Dona Gina (Agda Andrade Cavalheiro) é benzedeira, remedieira e costureira de rendidura também de Rebouças. Coordenadora do Movimento Aprendizes da Sabedoria (MASA), integra a Rede Puxirão de Povos e Comunidades Tradicionais e o Conselho Estadual de Povos Indígenas e Comunidades Tradicionais do Paraná. Conhecedora das plantas medicinais e detentora de inúmeras práticas e conhecimentos tradicionais de cura, ministra oficinas e cursos para benzedeiras em formação. É uma das fundadoras do MASA, com grande atuação nos Mapeamentos Sociais de Benzedeiras e aprovação de leis municipais e estadual de benzedeiras. 

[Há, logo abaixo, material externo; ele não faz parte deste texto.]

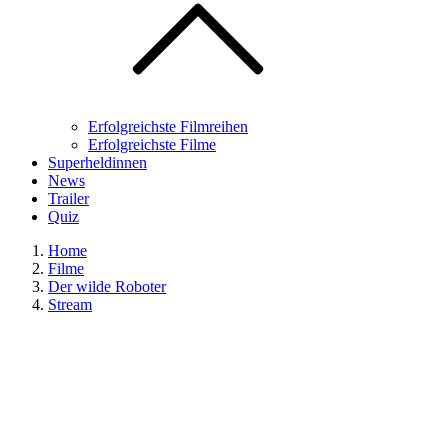
Erfolgreichste Filmreihen
Erfolgreichste Filme
Superheldinnen
News
Trailer
Quiz
Home
Filme
Der wilde Roboter
Stream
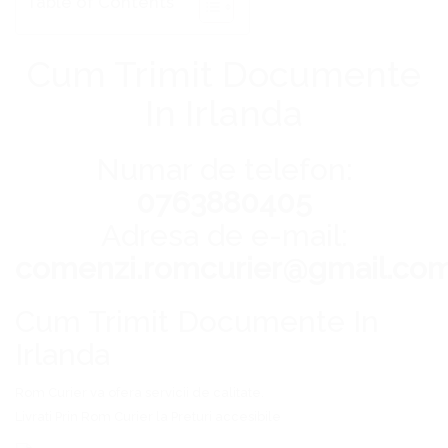
Table of Contents
Cum Trimit Documente
In Irlanda
Numar de telefon:
0763880405
Adresa de e-mail:
comenzi.romcurier@gmail.co
Cum Trimit Documente In
Irlanda
Rom Curier
va ofera servicii de calitate.
Livrati Prin
Rom Curier
la Preturi accesibile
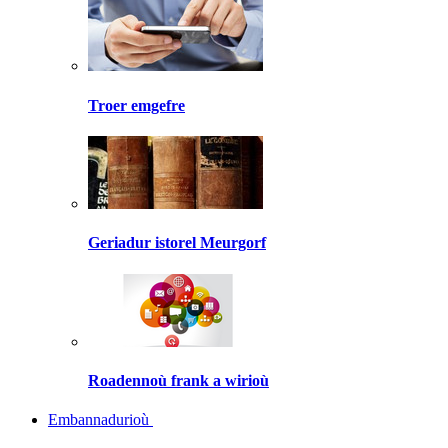
Troer emgefre
Geriadur istorel Meurgorf
Roadennoù frank a wirioù
Embannadurioù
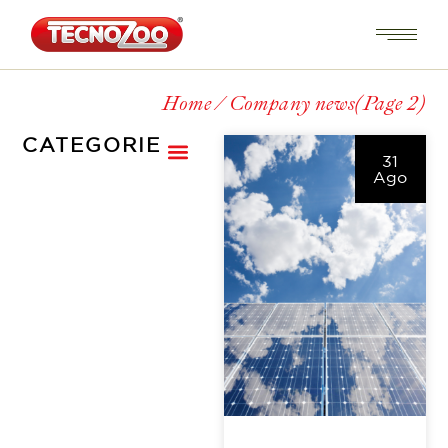
Home
Company news
(Page 2)
CATEGORIE
31
Ago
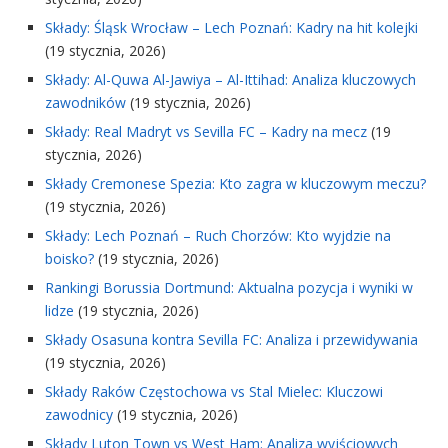
Składy: Śląsk Wrocław – Lech Poznań: Kadry na hit kolejki
(19 stycznia, 2026)
Składy: Al-Quwa Al-Jawiya – Al-Ittihad: Analiza kluczowych
zawodników
(19 stycznia, 2026)
Składy: Real Madryt vs Sevilla FC – Kadry na mecz
(19
stycznia, 2026)
Składy Cremonese Spezia: Kto zagra w kluczowym meczu?
(19 stycznia, 2026)
Składy: Lech Poznań – Ruch Chorzów: Kto wyjdzie na
boisko?
(19 stycznia, 2026)
Rankingi Borussia Dortmund: Aktualna pozycja i wyniki w
lidze
(19 stycznia, 2026)
Składy Osasuna kontra Sevilla FC: Analiza i przewidywania
(19 stycznia, 2026)
Składy Raków Częstochowa vs Stal Mielec: Kluczowi
zawodnicy
(19 stycznia, 2026)
Składy Luton Town vs West Ham: Analiza wyjściowych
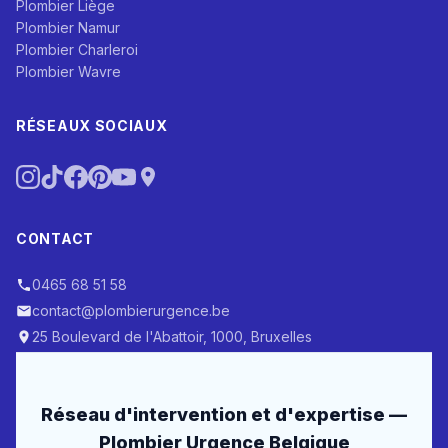
Plombier Liège
Plombier Namur
Plombier Charleroi
Plombier Wavre
RÉSEAUX SOCIAUX
CONTACT
0465 68 51 58
contact@plombierurgence.be
25 Boulevard de l'Abattoir, 1000, Bruxelles
Réseau d'intervention et d'expertise —
Plombier Urgence Belgique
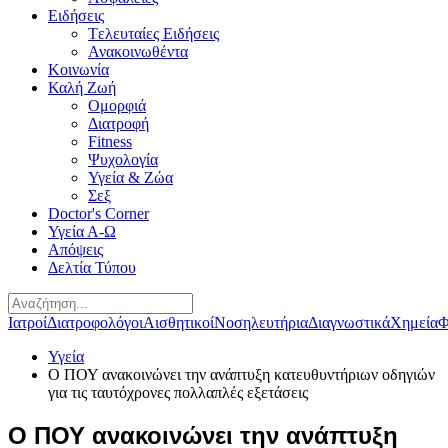
Ειδήσεις
Tελευταίες Eιδήσεις
Ανακοινωθέντα
Κοινωνία
Καλή Ζωή
Ομορφιά
Διατροφή
Fitness
Ψυχολογία
Υγεία & Ζώα
Σεξ
Doctor's Corner
Υγεία Α-Ω
Απόψεις
Δελτία Τύπου
Ιατροί
Διατροφολόγοι
Αισθητικοί
Νοσηλευτήρια
Διαγνωστικά
Χημεία
Φ
Υγεία
Ο ΠΟΥ ανακοινώνει την ανάπτυξη κατευθυντήριων οδηγιών
για τις ταυτόχρονες πολλαπλές εξετάσεις
Ο ΠΟΥ ανακοινώνει την ανάπτυξη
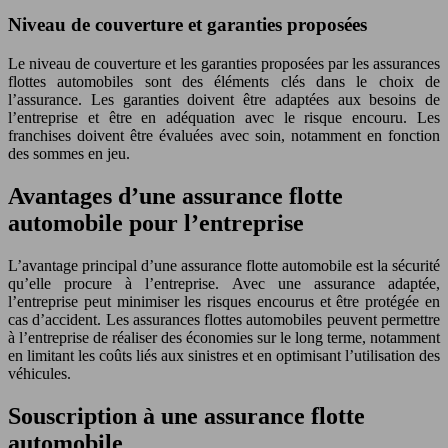
Niveau de couverture et garanties proposées
Le niveau de couverture et les garanties proposées par les assurances
flottes automobiles sont des éléments clés dans le choix de
l’assurance. Les garanties doivent être adaptées aux besoins de
l’entreprise et être en adéquation avec le risque encouru. Les
franchises doivent être évaluées avec soin, notamment en fonction
des sommes en jeu.
Avantages d’une assurance flotte
automobile pour l’entreprise
L’avantage principal d’une assurance flotte automobile est la sécurité
qu’elle procure à l’entreprise. Avec une assurance adaptée,
l’entreprise peut minimiser les risques encourus et être protégée en
cas d’accident. Les assurances flottes automobiles peuvent permettre
à l’entreprise de réaliser des économies sur le long terme, notamment
en limitant les coûts liés aux sinistres et en optimisant l’utilisation des
véhicules.
Souscription à une assurance flotte
automobile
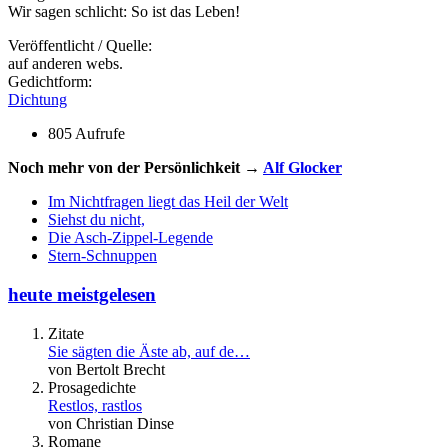
Wir sagen schlicht: So ist das Leben!
Veröffentlicht / Quelle:
auf anderen webs.
Gedichtform:
Dichtung
805 Aufrufe
Noch mehr von der Persönlichkeit →
Alf Glocker
Im Nichtfragen liegt das Heil der Welt
Siehst du nicht,
Die Asch-Zippel-Legende
Stern-Schnuppen
heute meistgelesen
Zitate
Sie sägten die Äste ab, auf de…
von Bertolt Brecht
Prosagedichte
Restlos, rastlos
von Christian Dinse
Romane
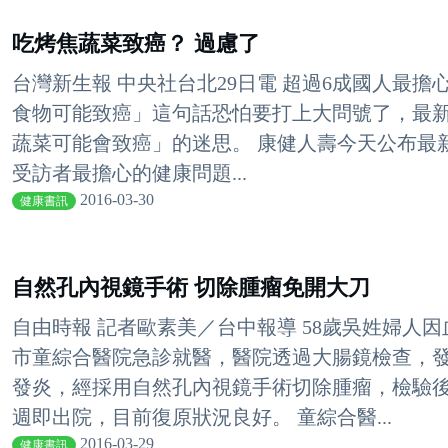
吃烤焦蔬菜致癌？ 過慮了
台灣新生報 中央社台北29日電 超過6成國人最
食物可能致癌」這句話恐怕要打上大問號了，最新
蔬菜可能會致癌」的迷思。 康健人壽今天公布最新「
受訪者最擔心的健康問題...
2016-03-30
健康書訊
自然孔內視鏡手術 切除腫瘤免開大刀
自由時報 記者歐素美／台中報導 58歲吳姓婦人
市童綜合醫院急診就醫，醫院透過大腸鏡檢查，發
發炎，經採用自然孔內視鏡手術切除腫瘤，檢驗
週即出院，目前復原狀況良好。 童綜合醫...
2016-03-29
健康書訊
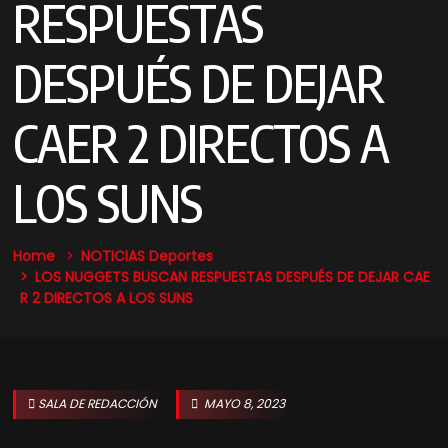
RESPUESTAS
DESPUÉS DE DEJAR
CAER 2 DIRECTOS A
LOS SUNS
Home
NOTICIAS
Deportes
LOS NUGGETS BUSCAN RESPUESTAS DESPUÉS DE DEJAR CAE
R 2 DIRECTOS A LOS SUNS
SALA DE REDACCIÓN
MAYO 8, 2023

Dona Rosinha (Rosalina Gomes dos Santos) é benzedeira, arrumadeira e costureira de rendidura do município de Irati (PR). Coordenadora do Movimento Aprendizes da Sabedoria (MASA), integra a Rede Puxirão de Povos e Comunidades Tradicionais e o Conselho Nacional de Desenvolvimento Sustentável de Povos Indígenas e Comunidades Tradicionais do Brasil.  Festeira do Divino, cantadeira de festas tradicionais e devota do Monge João Maria, integra a equipe de pesquisa do Mapeamento Sociocultural das Benzedeiras e Ofícios Tradicionais de Irati que resultou na aprovação da Lei Municipal 4543/2018 que reconhece o ofício de benzedeira como agente de saúde popular.

FÉ DOCUMENTADA

Douglas Fróis

“Instalações-Rituais: documentário etnográfico sobre altares de benzedeiras por onde andou São João Maria”, da antropóloga Geslline Braga, é uma das atrações da programação do Museu Paranaense, em parceria  com  o Museu de Arqueologia e Etnologia da Universidade Federal do Paraná (MAE-UFPR). O link do filme, disponibilizado de 28 de março a 31 de março, pelo Instagram e Facebook da instituição, tem como proposta realizar uma leitura dos altares de benzedeiras como instalações de arte contemporânea, notando suas subjetividades, atribuições simbólicas, construção de significados, função ritualística e a presença da fotografia. Nos altares a arte e a estética invadem o cotidiano, mostrando na sua composição aspectos dinâmicos e fluídos presentes na cultura popular brasileira. Um dos principais elementos de culto destes altares são as fotografias de João Maria, santo não-canônico da Região Sul do Brasil. Para a realização deste trabalho foram visitadas casas de benzedeiras e benzedores de cidades paranaenses e catarinenses, por onde o santo passou entre o final do século de XIX e décadas iniciais do XX.

O documentário será tema de uma mesa-redonda virtual, no dia 31 de março, às 19 horas, com a participação de Geslline Braga e da professora da UFPR, Liliana Mendonça Porto, com mediação da arqueóloga do MUPA, Claudia Parellada.

Além disso, uma série de áudios produzidos com as benzedeiras paranaenses, organizados pela antropóloga Taisa Lewitzki, serão divulgados nas redes sociais do Museu Paranaense ao longo de março. O objetivo é apresentar, através deste canal, a trajetória dessas detentoras de conhecimentos tradicionais de cura e defensoras dos ofícios tradicionais de saúde popular.